The Militant (logo)  
   Vol. 69/No. 39           October 10, 2005  
 
 
‘Militant’ readers sell 500 subs
in first week of circulation drive
(front page)
 
BY OLYMPIA NEWTON
AND PAUL PEDERSON
 
Militant
readers sold 500 subscriptions to the paper in the first 10 days of an eight-week circulation drive—one-third of the initial international goal. The response is further confirmation of what a letter to Militant readers published in last week’s issue said: “The greater political receptivity to the paper indicates that this is the best opportunity in years to increase its long-term readership…. [It] registers a shift in the political situation in the United States.”

“I’d be talking to one truck driver and another one would call me over and ask to see the paper,” said Chauncey Robinson, a Young Socialist from Newark, New Jersey. She was describing an early morning visit on September 26 she and Socialist Workers Party members Steve Clark and Sara Lobman made to truck drivers and longshore workers at Port Newark.

“The trucks were lined up, waiting, which they don’t get paid for,” Robinson said. “We spent only about an hour and fifteen minutes at the port, but nearly every truck driver I spoke to bought at least a copy. There was a lot of interest in the organizing campaign in Miami,” (see front-page article). The Newark subbing team of three sold 24 copies and 3 subscriptions.

A similar team from California went to Kearny and Hayden, Arizona, last weekend to sell subscriptions to striking copper miners and other working people in the area and report on the facts about their struggle (see front-page article). “The majority of the nine subscriptions we sold were either to strikers or other unionists,” reported Frank Forrestal from Los Angeles. One of the strikers who subscribed also picked up The Working Class and the Transformation of Learning.

New subscribers can purchase this pamphlet, normally $3, for just a buck. The book Cuba and the Coming American Revolution and the two newest issues of the Marxist magazine New International are also discounted with a sub, at $5 and $25 respectively.

Militant readers from Des Moines, Iowa, went to Norfolk, Nebraska, to meet with workers at the Tyson Fresh Meats plant there. Hundreds of the 1,500 workers at that plant are from Somalia. These workers, in their majority Muslim, have been fighting company efforts to deny them the right to take prayer breaks. “Workers told us the company has begun firing them for taking unauthorized breaks and bosses are following workers to the bathroom to make sure they aren’t praying,” said Mary Martin of Des Moines. “After a manager followed a woman to the bathroom and then tried to fire her, 300 workers walked off the job.” The team spoke to workers at the plant during shift change and met with union officers and others. In the end, seven people subscribed and 27 bought a copy.

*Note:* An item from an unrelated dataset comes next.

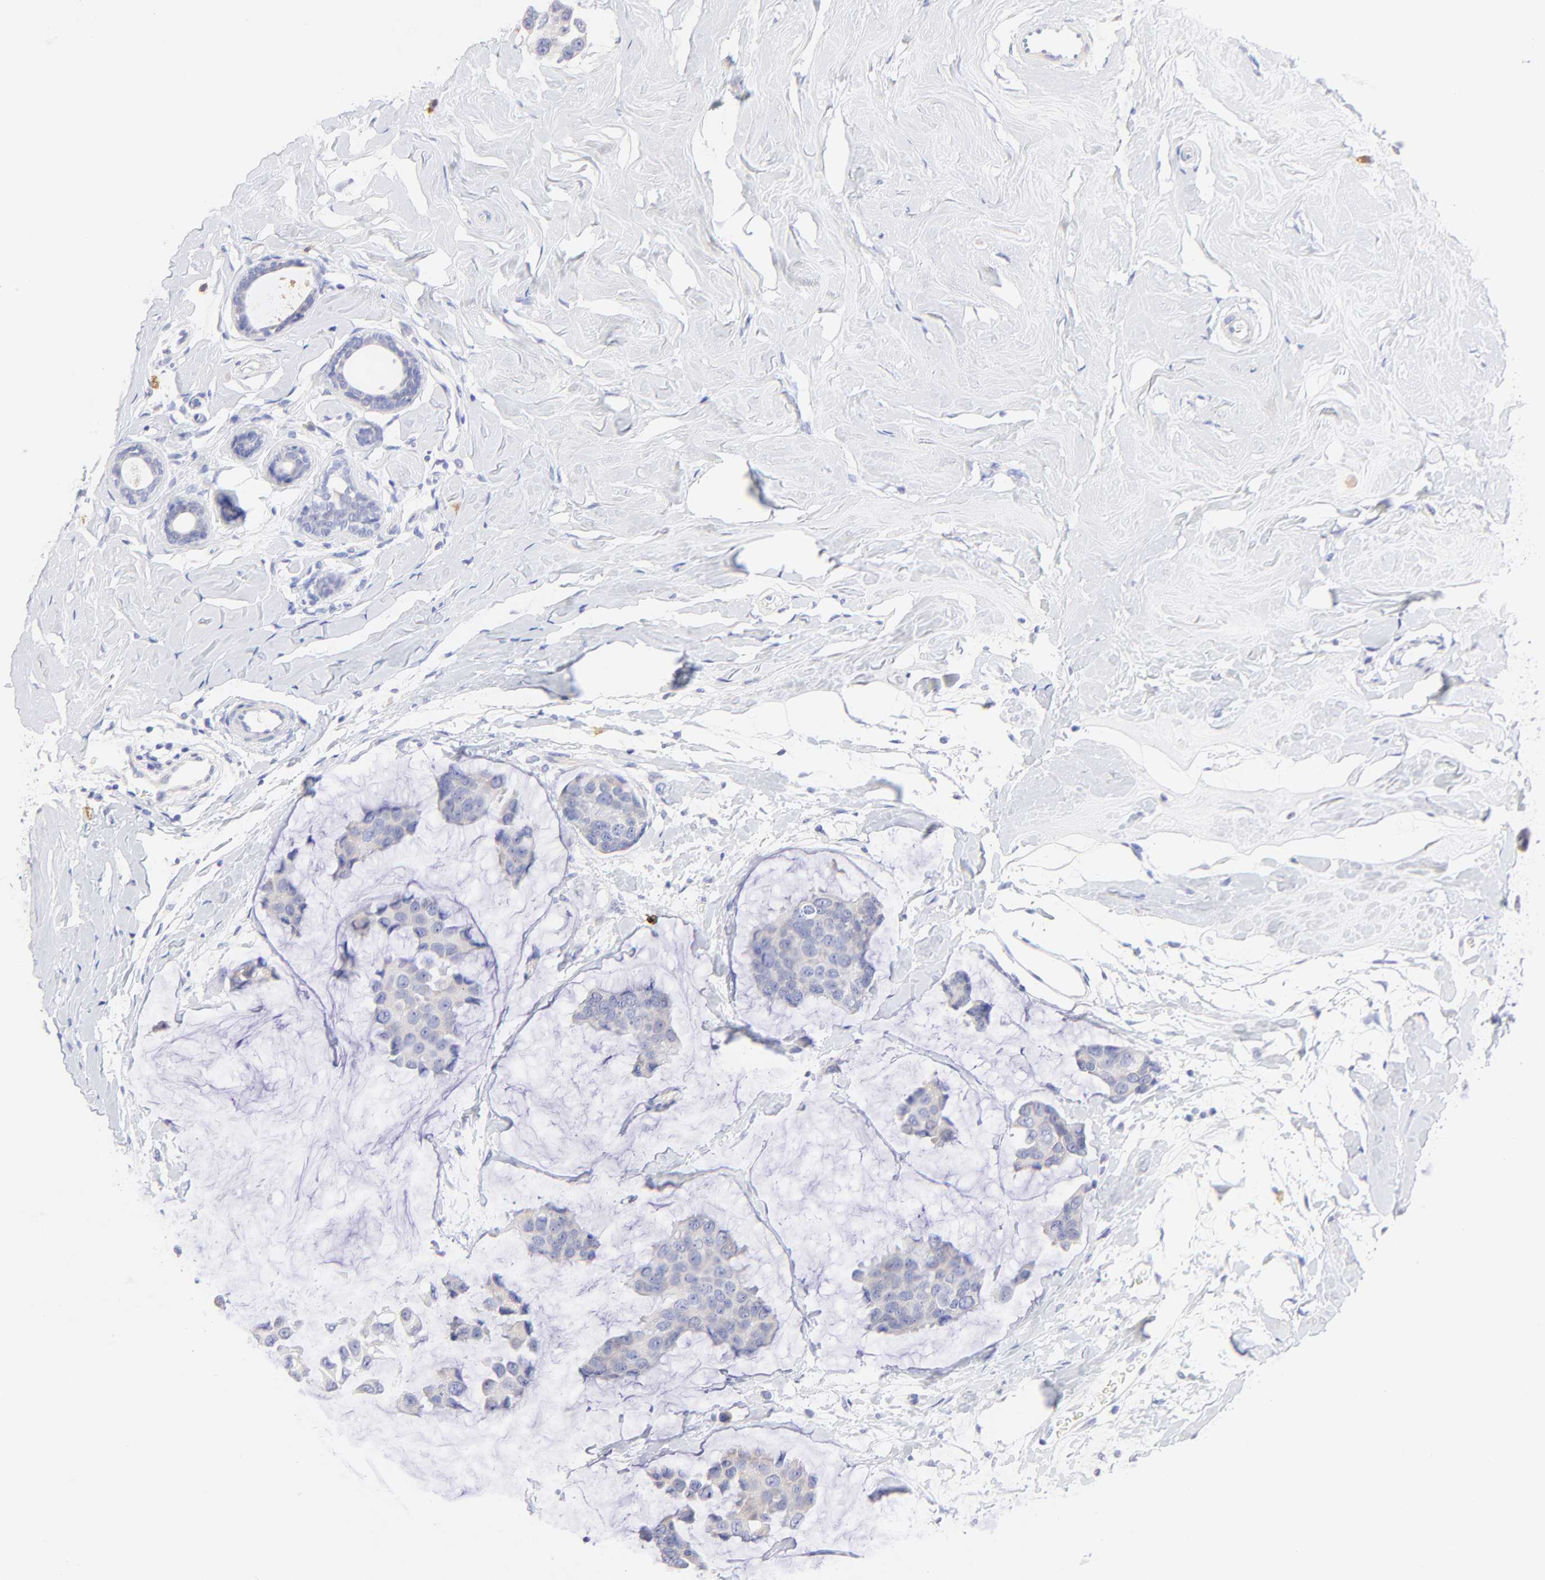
{"staining": {"intensity": "weak", "quantity": "<25%", "location": "cytoplasmic/membranous"}, "tissue": "breast cancer", "cell_type": "Tumor cells", "image_type": "cancer", "snomed": [{"axis": "morphology", "description": "Normal tissue, NOS"}, {"axis": "morphology", "description": "Duct carcinoma"}, {"axis": "topography", "description": "Breast"}], "caption": "Tumor cells show no significant protein expression in breast cancer (infiltrating ductal carcinoma). Brightfield microscopy of immunohistochemistry (IHC) stained with DAB (3,3'-diaminobenzidine) (brown) and hematoxylin (blue), captured at high magnification.", "gene": "EBP", "patient": {"sex": "female", "age": 50}}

A special regional subbing effort aimed at linking up with the working-class resistance in the packinghouses in the Midwest will take place around the October 8-9 weekend.

More than 230 of the week’s subscriptions were sold at the September 24 antiwar rallies across the United States. These included 143 in Washington, 32 in Los Angeles, 20 in Salt Lake City, 14 in Seattle, 8 in San Francisco, 6 each in Boston and Birmingham, and 2 in St. Louis.

We encourage all readers to join this campaign to sell Militant subs—perhaps thousands of them.